The 802.15.4a amendment to this standard was ratified in 2007 and added two additional physical interface (PHY) standards to the original IEEE802.15.4 standard. One of these additional interface standards is based on Ultra Wideband.  In 2011, the 'a' amendment was incorporated into the main body of the standard and was denoted IEEE802.15.4-2011. IEEE802.15.4-2011 adds significantly to the IEEE802.15.4 standard,

The portion of the IEEE802.15.4 standard that relates to IR-UWB specifies 4 different data rates; 110 kbps, 850 kbps, 6.8 Mbps and 27 Mbps, over 15 different frequency bands at least some of which have now been authorised by regulatory bodies in most of the main geographies worldwide. The standard also includes specific support for ranging.

Many of ScenSor’s high performing features derive from our conformance with IEEE802.15.4-2011.  High precision ranging / location capability, high aggregate data throughput, multi-path immunity and operation in interference-free parts of the spectrum all derive from adherence to IEEE802.15.4-2011. 

In addition to all that, at DecaWave, we have made a number of key innovations in our implementation of the IEEE802.15.4-2011 standard.

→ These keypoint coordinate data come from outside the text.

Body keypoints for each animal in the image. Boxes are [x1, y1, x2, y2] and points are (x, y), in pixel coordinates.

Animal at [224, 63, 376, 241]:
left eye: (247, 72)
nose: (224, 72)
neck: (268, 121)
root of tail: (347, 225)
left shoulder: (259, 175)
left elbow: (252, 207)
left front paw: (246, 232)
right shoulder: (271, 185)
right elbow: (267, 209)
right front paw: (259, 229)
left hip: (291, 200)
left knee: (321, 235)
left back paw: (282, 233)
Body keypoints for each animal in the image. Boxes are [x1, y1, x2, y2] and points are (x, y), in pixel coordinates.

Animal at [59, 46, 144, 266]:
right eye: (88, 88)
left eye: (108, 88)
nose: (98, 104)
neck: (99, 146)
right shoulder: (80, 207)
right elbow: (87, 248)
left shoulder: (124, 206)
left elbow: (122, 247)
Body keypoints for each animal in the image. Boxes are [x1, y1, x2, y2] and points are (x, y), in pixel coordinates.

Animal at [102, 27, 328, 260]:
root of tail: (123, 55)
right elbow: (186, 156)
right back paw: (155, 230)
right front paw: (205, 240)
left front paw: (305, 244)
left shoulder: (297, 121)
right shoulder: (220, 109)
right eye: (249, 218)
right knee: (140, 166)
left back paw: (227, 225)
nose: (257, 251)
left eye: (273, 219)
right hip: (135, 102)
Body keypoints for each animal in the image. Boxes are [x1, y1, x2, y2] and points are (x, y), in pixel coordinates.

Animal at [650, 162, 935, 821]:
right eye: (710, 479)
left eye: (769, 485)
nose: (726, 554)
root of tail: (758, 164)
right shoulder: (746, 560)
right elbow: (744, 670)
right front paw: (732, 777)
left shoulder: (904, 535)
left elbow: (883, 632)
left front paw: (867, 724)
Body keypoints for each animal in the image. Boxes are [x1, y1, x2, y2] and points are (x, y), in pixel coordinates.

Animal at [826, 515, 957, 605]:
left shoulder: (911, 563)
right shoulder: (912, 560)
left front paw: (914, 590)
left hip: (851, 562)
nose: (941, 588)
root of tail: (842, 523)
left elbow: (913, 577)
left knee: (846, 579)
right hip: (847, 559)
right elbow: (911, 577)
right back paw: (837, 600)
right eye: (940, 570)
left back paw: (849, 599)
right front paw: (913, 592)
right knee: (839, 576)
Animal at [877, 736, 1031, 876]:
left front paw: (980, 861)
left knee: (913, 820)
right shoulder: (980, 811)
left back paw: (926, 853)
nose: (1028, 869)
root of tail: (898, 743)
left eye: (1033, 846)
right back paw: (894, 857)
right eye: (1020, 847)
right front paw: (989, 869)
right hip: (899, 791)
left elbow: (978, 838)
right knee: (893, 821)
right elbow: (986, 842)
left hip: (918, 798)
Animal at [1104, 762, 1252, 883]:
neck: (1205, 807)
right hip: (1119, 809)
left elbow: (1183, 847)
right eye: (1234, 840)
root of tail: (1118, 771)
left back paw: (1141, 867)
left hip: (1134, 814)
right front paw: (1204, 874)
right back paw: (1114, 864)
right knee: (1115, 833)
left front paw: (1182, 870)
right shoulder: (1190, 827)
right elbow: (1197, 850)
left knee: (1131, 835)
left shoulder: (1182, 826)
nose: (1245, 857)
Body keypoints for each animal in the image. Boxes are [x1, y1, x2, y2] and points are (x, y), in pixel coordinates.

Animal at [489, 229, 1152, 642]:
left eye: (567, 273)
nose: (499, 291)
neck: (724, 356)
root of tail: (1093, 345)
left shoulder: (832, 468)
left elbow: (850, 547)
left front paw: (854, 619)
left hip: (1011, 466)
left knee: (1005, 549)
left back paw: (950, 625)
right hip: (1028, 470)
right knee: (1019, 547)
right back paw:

The first is in using a coherent receiver. This is a specific technique that, simply put, allows more energy to be extracted from the received signal than would be the case in a non-coherent implementation. This increases the operating range in non-line-of-sight conditions which is key to operation at a distance indoors where there are likely to be many obstacles and a line of sight between the transmitter and receiver most likely will not exist.

The second is proprietary to DecaWave and is the subject of patent applications. This allows us to implement the design in a significantly smaller silicon area than would otherwise be the case. Generally speaking in semiconductor manufacture cost is proportional to die size so the smaller the die the lower the cost – and our novel implementation allows ScenSor to be the smallest UWB IEEE802.15.4-2011 compliant chip on the market.